OSSREA will link the major partners in the New Africa Initiative with universities and social scientists in eastern and southern Africa through its well established networks and name recognition. In effect, OSSREA will provide a useful glue to the New Africa Initiative. Under the guidance of its regional co-ordinator, Dr. Tegegne Teka, the workshops will have the following specific objectives:
· To further advance the goals of the New Africa Initiative;
· To provide a forum for critical evaluation of the activities of programs under the New Africa Initiative;
· To refine and identify further areas of collaboration among key partners in the New Africa Initiative and other initiatives in and outside Eastern Africa;
· To explore existing and possible strategies through which the New Africa Initiative could have wider and deeper impact in Eastern Africa;
· To provide partners in the New Africa Initiative with comparative experience;
· To examine other relevant issues to enhance the individual and collective purposes of the partners in the New Africa Initiative; and
· To identify fund-raising strategies and sources to promote the long-term sustainability of the joint programs under the New Africa Initiative.
10. The Ford Foundation
Ford Foundation programming in Eastern Africa is conducted by its Representative and Program Officers and an administrative staff who are based in Nairobi, Kenya.
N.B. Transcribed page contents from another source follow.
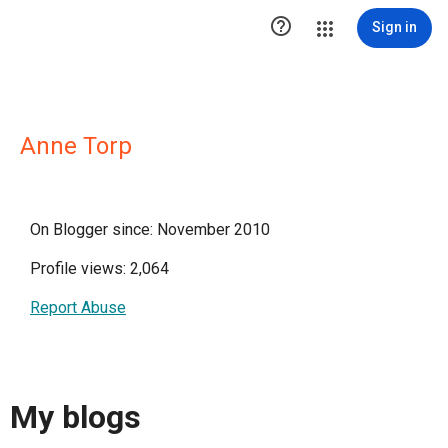

Sign in
Anne Torp
On Blogger since: November 2010
Profile views: 2,064
Report Abuse
My blogs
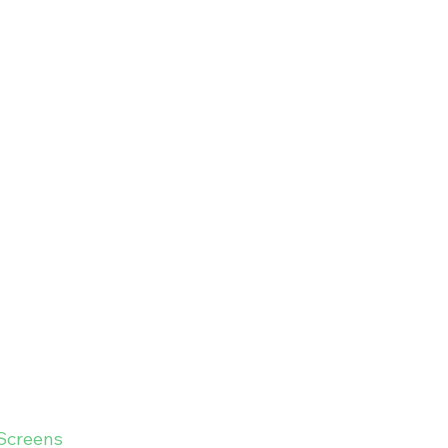
Screens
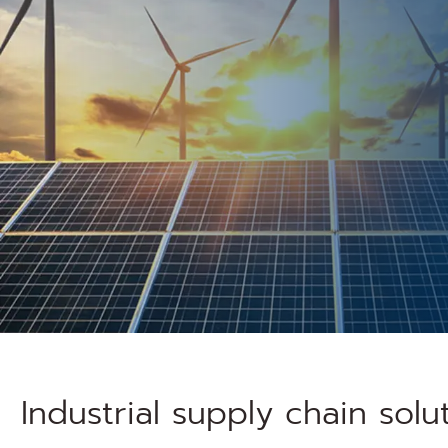
Industrial supply chain solu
Significant and durable social progress in Eastern Africa will come from the efforts of many actors, including government agencies, non-governmental organizations, community-based organizations, universities, private businesses and outside donor organizations. With the limited resources at its disposal, the Foundation supports the strengthening and evolution of local institutions with the capacity to generate and apply new bodies of knowledge. The Foundation makes grants to fund experimentation, learning and demonstration. The principal areas of grant making are Peace and Social Justice, Asset Building and Community Development, Education, Media, Arts and Culture.
Grant from the Foundation addresses three interconnected issues in Eastern Africa:
· How to assist the transition in Eastern Africa to a more enabling environment through constitution-making and reform of laws and state structures;
· How to promote value systems, local philanthropy and effective non-state organizations which articulate civil society in Eastern Africa; and
· How to assist the poor and disenfranchised to gain access to justice as well as information, skills and assets they need to empower themselves to improve their lives.